This spring is like no other. Due to the onset of the COVID-19 pandemic, our adaptability has been challenged in unprecedented ways. The concept of work-life integration holds new meaning. The boundaries and expectations we depend on, and have grown accustomed to, no longer apply.
Naturally, feelings of stress, anxiety, and powerlessness can result from these changes. One way to alleviate these feelings is focusing on the areas of our lives we can control, by creating new boundaries.
Boundaries are limits that we create that allow an experience of psychological safety and understanding. One of the ways to consider how we create boundaries is to notice how we use the words “yes” and “no.” The goal with boundaries is to grow into a state of firm flexibility like the bamboo tree.

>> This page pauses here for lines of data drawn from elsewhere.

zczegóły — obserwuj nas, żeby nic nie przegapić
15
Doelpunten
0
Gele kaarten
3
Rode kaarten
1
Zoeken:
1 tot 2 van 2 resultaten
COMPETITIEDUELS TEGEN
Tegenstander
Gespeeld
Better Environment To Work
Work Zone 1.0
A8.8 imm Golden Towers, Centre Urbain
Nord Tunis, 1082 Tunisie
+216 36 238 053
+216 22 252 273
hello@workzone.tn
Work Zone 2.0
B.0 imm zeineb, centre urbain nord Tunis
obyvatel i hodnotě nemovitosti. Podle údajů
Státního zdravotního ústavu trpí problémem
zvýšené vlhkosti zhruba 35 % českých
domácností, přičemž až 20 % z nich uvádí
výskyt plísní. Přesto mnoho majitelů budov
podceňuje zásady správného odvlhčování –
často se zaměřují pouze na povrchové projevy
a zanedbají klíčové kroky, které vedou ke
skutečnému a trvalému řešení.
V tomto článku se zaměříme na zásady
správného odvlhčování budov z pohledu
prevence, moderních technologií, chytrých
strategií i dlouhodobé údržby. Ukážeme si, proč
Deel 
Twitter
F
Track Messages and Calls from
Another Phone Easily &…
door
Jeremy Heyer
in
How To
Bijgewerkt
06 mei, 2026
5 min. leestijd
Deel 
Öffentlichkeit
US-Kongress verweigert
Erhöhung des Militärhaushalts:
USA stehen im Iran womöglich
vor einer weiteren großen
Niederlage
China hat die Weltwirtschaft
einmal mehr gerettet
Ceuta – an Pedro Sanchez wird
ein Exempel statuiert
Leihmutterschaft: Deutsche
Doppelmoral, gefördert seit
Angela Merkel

The following are some areas where establishing boundaries could help you adapt to the new reality of work-life integration:
The first place to begin with boundaries is with ourselves. We can decide where to focus our attention. It’s easy to become saturated with media consumption and distracted with work and family demands pulling us in different directions. Instead of only reacting to situations, intentionally choosing to prioritize our focus gives us agency and purpose.
Take inventory on how you schedule your day at home, compared to the office. In the home environment, it’s important to delineate work mode, and home mode, and relationship mode. How we get dressed, take our coffee, eat, and set up our workspace are all choices that can significantly impact our functioning. The next days are opportunities to consider the boundaries in these areas, recognizing that creating structure and reliable routines through this transition can provide a calmer experience.
With physical distancing and remote work, families are in close proximity, and opportunities and challenges can arise. Create new rules that allow time for separation and intentional time for activities and connection. There may be a need to alter these rules in the coming weeks, as you notice what works and what is tapping you out. Boundaries are meant to be pliable and should evolve as we learn how to adapt to new circumstances.
Boundaries are like bridges – with structure and support, we can go further and overcome obstacles. With physical distancing keeping us apart, it is important not to isolate, and to remind ourselves and each other that we are not alone. Consider sending check-in emails, attending Zoom meetings, or writing notes to family and friends. Expressing appreciation. Sharing joyful experiences. Whether it’s helping a vulnerable neighbor, writing chalk messages on the sidewalk, or thanking grocery stores staff, we can all make a difference. We are in this together, and we will get through this together.